9. The furnaces of the western suburbs

9. The furnaces of the western suburbs


Suburban area, west of the Gorgara stream, north of the via Emilia, via di Claterna

SABAP-BO excavations 2000

Excavations carried out in 2000 on the former Podere S. Pietro brought to light a small necropolis of four tombs located near a crossroads between the via Emilia and a centurial cardinal road that ran through the plain to the north and reached the foothills to the south. Although this is an area on the border between the countryside and the city, it is more likely that the burials belonged to citizens living in Claterna or in its immediate suburbs, rather than to inhabitants of a nearby farm.

The four tombs of the Podere S. Pietro date from the middle of the Imperial Age (1st-2nd century AD).

The two best preserved were contained within a Roman ‘sesquipedal’ brick coffin in which the corpses were laid according to the rite of inhumation; the coffins were then covered either with other bricks laid flat or ‘alla cappuccina’ (= double sloping roof tiles). Together with the deceased, a few grave goods were also laid: earthenware vessels, a terracotta oil lamp, an unguentarium.
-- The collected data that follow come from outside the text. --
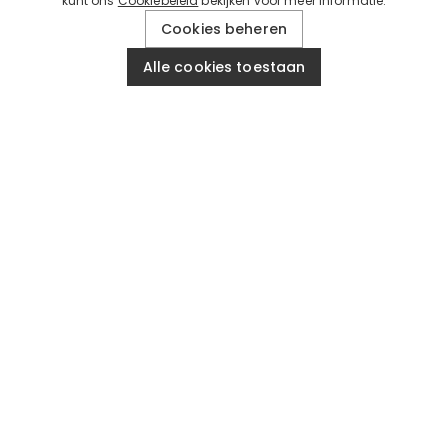
kunt ons
Cookiebeleid
bekijken voor meer informatie.
Cookies beheren
Alle cookies toestaan
RECENSIES
60 DAGEN TERUG
VOOR MEER AANBIEDINGEN
Voer uw telefoonnummer in en ontvang 10% k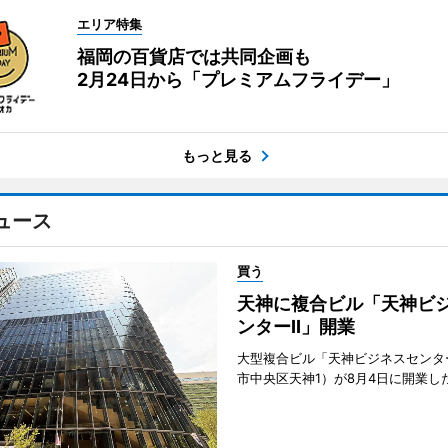
エリア特集
福岡の百貨店では共同企画も
2月24日から「プレミアムフライデー」
もっと見る
ュース
買う
天神に複合ビル「天神ビ
ンターII」開業
大型複合ビル「天神ビジネスセンター
市中央区天神1）が8月4日に開業し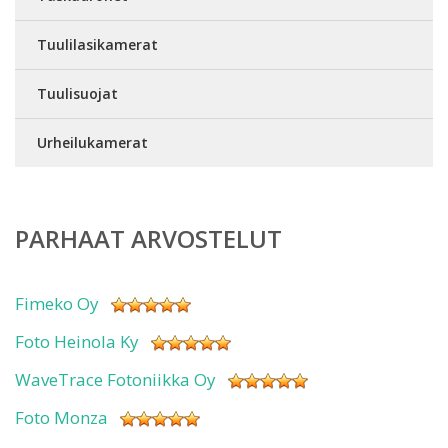
Tuulilasikamerat
Tuulisuojat
Urheilukamerat
PARHAAT ARVOSTELUT
Fimeko Oy
Foto Heinola Ky
WaveTrace Fotoniikka Oy
Foto Monza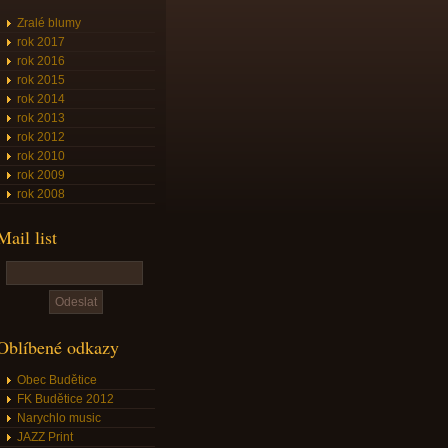
Zralé blumy
rok 2017
rok 2016
rok 2015
rok 2014
rok 2013
rok 2012
rok 2010
rok 2009
rok 2008
Mail list
Oblíbené odkazy
Obec Budětice
FK Budětice 2012
Narychlo music
JAZZ Print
The rite of inhumation became established in the Roman world only between the 1st and 2nd centuries AD, whereas previously incineration or cremation had prevailed. In the latter case, first the deceased was burnt on the funeral pyre, then his ashes were collected, selected from the residue of combustion, and placed in the tomb in a cinerary urn together with the grave goods.

The deposition of objects of various kinds inside the tombs, the grave goods, can be explained by the fact that the ancient Romans believed in a form of survival of the spirit of the deceased; it was believed that the memory of the deceased should remain with the living and their descendants, thus allowing the spirit to remain immortal. For this reason, special attention was paid to the mortal remains and therefore to the rites performed at the tomb, before, during and after the funeral.

The ‘cult of the dead‘ in fact did not end with the funeral: the tombs were regularly visited, especially during private and public celebrations dedicated to them.

To cite just a few examples, the coena novendialis was held privately nine days after the funeral on the locus sepulturae, adjacent to the tomb, while the Parentalia was a very important public occasion, falling over a nine-day period from 13 to 21 February.